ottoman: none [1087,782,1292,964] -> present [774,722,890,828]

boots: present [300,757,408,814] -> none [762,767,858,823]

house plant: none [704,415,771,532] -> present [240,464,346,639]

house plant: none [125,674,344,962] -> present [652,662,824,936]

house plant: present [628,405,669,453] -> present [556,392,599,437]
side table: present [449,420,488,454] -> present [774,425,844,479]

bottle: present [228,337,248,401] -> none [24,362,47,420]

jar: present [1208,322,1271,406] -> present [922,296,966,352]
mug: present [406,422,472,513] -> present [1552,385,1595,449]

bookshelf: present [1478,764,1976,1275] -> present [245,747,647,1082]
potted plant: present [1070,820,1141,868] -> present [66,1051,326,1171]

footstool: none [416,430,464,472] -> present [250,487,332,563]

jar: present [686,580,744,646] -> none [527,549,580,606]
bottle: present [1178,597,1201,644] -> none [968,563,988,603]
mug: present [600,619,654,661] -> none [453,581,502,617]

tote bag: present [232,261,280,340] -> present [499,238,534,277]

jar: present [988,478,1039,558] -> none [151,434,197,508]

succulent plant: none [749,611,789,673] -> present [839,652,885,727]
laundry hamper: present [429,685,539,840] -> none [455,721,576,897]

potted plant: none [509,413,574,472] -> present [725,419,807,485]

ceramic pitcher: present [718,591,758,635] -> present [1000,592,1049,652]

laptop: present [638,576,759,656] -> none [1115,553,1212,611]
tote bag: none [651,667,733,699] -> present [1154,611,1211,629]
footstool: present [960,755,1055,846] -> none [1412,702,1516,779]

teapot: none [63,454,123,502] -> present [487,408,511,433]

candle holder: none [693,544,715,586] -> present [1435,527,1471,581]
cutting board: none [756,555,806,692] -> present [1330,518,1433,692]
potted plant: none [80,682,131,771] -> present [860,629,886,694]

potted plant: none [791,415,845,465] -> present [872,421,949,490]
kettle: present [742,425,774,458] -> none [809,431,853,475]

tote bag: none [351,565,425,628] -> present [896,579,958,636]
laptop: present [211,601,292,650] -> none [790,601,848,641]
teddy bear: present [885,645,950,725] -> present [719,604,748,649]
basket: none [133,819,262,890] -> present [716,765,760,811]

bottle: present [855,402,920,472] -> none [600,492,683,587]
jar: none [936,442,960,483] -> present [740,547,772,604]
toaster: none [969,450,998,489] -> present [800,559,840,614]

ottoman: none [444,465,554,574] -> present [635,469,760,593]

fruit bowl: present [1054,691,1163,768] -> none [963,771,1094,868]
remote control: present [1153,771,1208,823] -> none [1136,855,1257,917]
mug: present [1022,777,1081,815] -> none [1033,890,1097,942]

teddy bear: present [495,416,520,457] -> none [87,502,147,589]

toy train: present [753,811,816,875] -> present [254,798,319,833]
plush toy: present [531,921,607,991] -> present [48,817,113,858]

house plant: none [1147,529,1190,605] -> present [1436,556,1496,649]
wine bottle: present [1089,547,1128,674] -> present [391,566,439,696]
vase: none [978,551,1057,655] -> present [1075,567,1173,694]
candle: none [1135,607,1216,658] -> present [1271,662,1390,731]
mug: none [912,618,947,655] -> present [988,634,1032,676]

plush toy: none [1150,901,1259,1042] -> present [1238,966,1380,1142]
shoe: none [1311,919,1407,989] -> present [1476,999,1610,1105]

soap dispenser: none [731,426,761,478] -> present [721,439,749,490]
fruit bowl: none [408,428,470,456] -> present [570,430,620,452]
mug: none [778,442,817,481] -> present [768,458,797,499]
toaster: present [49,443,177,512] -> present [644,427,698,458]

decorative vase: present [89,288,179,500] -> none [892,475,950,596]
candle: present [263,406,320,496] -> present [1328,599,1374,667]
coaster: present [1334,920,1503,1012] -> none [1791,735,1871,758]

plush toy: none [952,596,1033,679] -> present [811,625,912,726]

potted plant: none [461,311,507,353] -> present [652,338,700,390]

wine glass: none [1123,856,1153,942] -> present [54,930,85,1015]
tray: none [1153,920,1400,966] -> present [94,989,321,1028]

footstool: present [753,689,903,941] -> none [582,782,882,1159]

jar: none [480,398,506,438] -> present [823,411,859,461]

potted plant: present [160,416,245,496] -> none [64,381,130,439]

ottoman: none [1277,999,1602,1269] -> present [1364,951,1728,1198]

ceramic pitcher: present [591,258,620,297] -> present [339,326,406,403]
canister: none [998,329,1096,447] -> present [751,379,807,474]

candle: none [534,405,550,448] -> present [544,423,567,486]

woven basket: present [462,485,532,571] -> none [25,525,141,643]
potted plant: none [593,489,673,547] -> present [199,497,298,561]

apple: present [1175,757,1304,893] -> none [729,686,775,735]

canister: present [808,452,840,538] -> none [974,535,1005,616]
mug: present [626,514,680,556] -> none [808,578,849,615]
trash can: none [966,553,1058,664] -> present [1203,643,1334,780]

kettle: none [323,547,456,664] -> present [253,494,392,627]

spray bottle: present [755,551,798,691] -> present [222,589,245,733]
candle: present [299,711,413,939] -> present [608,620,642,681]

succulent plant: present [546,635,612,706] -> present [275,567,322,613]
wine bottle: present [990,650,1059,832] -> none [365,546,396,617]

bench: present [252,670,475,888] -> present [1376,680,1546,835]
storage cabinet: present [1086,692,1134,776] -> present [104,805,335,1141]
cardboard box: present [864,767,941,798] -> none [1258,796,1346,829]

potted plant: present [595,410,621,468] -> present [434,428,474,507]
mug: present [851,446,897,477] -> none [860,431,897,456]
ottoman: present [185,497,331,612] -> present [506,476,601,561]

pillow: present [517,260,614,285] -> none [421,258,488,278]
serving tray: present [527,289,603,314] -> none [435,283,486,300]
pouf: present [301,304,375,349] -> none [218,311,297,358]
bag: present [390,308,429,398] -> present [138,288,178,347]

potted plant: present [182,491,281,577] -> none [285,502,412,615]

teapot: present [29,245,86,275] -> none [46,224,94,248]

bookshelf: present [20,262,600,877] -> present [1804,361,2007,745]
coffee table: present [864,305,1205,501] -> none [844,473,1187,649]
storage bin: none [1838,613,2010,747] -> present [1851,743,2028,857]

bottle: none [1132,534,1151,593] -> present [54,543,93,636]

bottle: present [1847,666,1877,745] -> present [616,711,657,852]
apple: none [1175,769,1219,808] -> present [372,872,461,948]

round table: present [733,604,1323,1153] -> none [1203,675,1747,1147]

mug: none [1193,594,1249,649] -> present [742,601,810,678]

Job
Retype word for word everything in the listing above from the line that holds "bookshelf: present [1478,764,1976,1275]" down to the line that holds "mug: present [600,619,654,661]". Keep both end lines and leave out the rest.

Response area
bookshelf: present [1478,764,1976,1275] -> present [245,747,647,1082]
potted plant: present [1070,820,1141,868] -> present [66,1051,326,1171]

footstool: none [416,430,464,472] -> present [250,487,332,563]

jar: present [686,580,744,646] -> none [527,549,580,606]
bottle: present [1178,597,1201,644] -> none [968,563,988,603]
mug: present [600,619,654,661] -> none [453,581,502,617]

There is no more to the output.